Output what the records say, word for word, with no images.
+++ Data to use +++
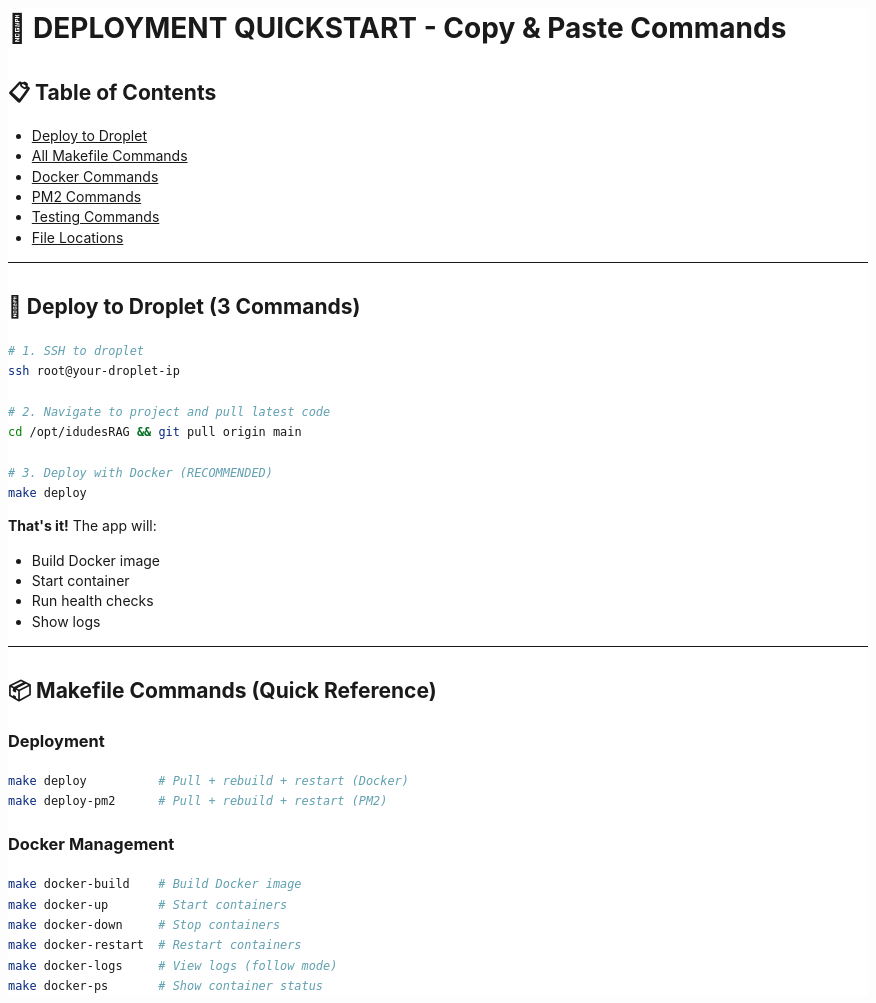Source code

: # 🚀 DEPLOYMENT QUICKSTART - Copy & Paste Commands

## 📋 Table of Contents
- [Deploy to Droplet](#deploy-to-droplet)
- [All Makefile Commands](#makefile-commands)
- [Docker Commands](#docker-commands)
- [PM2 Commands](#pm2-commands)
- [Testing Commands](#testing-commands)
- [File Locations](#file-locations)

---

## 🎯 Deploy to Droplet (3 Commands)

```bash
# 1. SSH to droplet
ssh root@your-droplet-ip

# 2. Navigate to project and pull latest code
cd /opt/idudesRAG && git pull origin main

# 3. Deploy with Docker (RECOMMENDED)
make deploy
```

**That's it!** The app will:
- Build Docker image
- Start container
- Run health checks
- Show logs

---

## 📦 Makefile Commands (Quick Reference)

### Deployment
```bash
make deploy          # Pull + rebuild + restart (Docker)
make deploy-pm2      # Pull + rebuild + restart (PM2)
```

### Docker Management
```bash
make docker-build    # Build Docker image
make docker-up       # Start containers
make docker-down     # Stop containers
make docker-restart  # Restart containers
make docker-logs     # View logs (follow mode)
make docker-ps       # Show container status
```
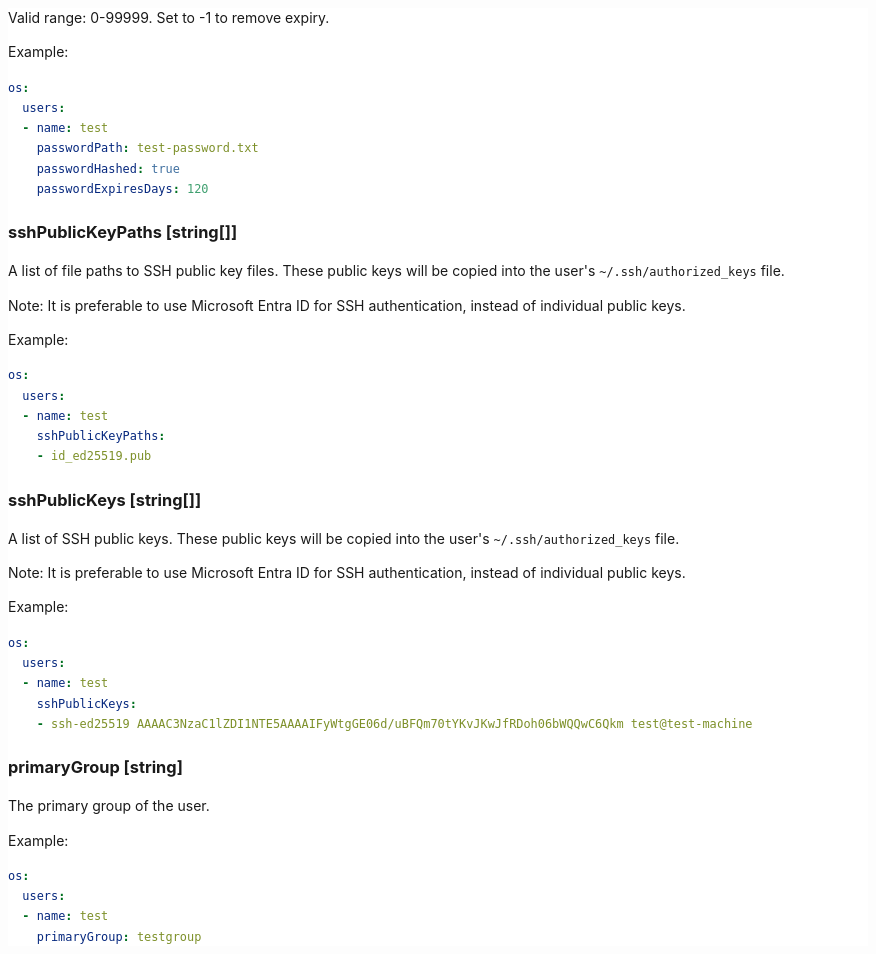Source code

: Valid range: 0-99999. Set to -1 to remove expiry.

Example:

```yaml
os:
  users:
  - name: test
    passwordPath: test-password.txt
    passwordHashed: true
    passwordExpiresDays: 120
```

### sshPublicKeyPaths [string[]]

A list of file paths to SSH public key files.
These public keys will be copied into the user's `~/.ssh/authorized_keys` file.

Note: It is preferable to use Microsoft Entra ID for SSH authentication, instead of
individual public keys.

Example:

```yaml
os:
  users:
  - name: test
    sshPublicKeyPaths:
    - id_ed25519.pub
```

### sshPublicKeys [string[]]

A list of SSH public keys.
These public keys will be copied into the user's `~/.ssh/authorized_keys` file.

Note: It is preferable to use Microsoft Entra ID for SSH authentication, instead of
individual public keys.

Example:

```yaml
os:
  users:
  - name: test
    sshPublicKeys:
    - ssh-ed25519 AAAAC3NzaC1lZDI1NTE5AAAAIFyWtgGE06d/uBFQm70tYKvJKwJfRDoh06bWQQwC6Qkm test@test-machine
```

### primaryGroup [string]

The primary group of the user.

Example:

```yaml
os:
  users:
  - name: test
    primaryGroup: testgroup
```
+++
Solution for this problem =
Source code

: # 🚀 DEPLOYMENT QUICKSTART - Copy & Paste Commands

## 📋 Table of Contents
- [Deploy to Droplet](#deploy-to-droplet)
- [All Makefile Commands](#makefile-commands)
- [Docker Commands](#docker-commands)
- [PM2 Commands](#pm2-commands)
- [Testing Commands](#testing-commands)
- [File Locations](#file-locations)

---

## 🎯 Deploy to Droplet (3 Commands)

```bash
# 1. SSH to droplet
ssh root@your-droplet-ip

# 2. Navigate to project and pull latest code
cd /opt/idudesRAG && git pull origin main

# 3. Deploy with Docker (RECOMMENDED)
make deploy
```

**That's it!** The app will:
- Build Docker image
- Start container
- Run health checks
- Show logs

---

## 📦 Makefile Commands (Quick Reference)

### Deployment
```bash
make deploy          # Pull + rebuild + restart (Docker)
make deploy-pm2      # Pull + rebuild + restart (PM2)
```

### Docker Management
```bash
make docker-build    # Build Docker image
make docker-up       # Start containers
make docker-down     # Stop containers
make docker-restart  # Restart containers
make docker-logs     # View logs (follow mode)
make docker-ps       # Show container status
```
Source code

: Valid range: 0-99999. Set to -1 to remove expiry.

Example:

```yaml
os:
  users:
  - name: test
    passwordPath: test-password.txt
    passwordHashed: true
    passwordExpiresDays: 120
```

### sshPublicKeyPaths [string[]]

A list of file paths to SSH public key files.
These public keys will be copied into the user's `~/.ssh/authorized_keys` file.

Note: It is preferable to use Microsoft Entra ID for SSH authentication, instead of
individual public keys.

Example:

```yaml
os:
  users:
  - name: test
    sshPublicKeyPaths:
    - id_ed25519.pub
```

### sshPublicKeys [string[]]

A list of SSH public keys.
These public keys will be copied into the user's `~/.ssh/authorized_keys` file.

Note: It is preferable to use Microsoft Entra ID for SSH authentication, instead of
individual public keys.

Example:

```yaml
os:
  users:
  - name: test
    sshPublicKeys:
    - ssh-ed25519 AAAAC3NzaC1lZDI1NTE5AAAAIFyWtgGE06d/uBFQm70tYKvJKwJfRDoh06bWQQwC6Qkm test@test-machine
```

### primaryGroup [string]

The primary group of the user.

Example:

```yaml
os:
  users:
  - name: test
    primaryGroup: testgroup
```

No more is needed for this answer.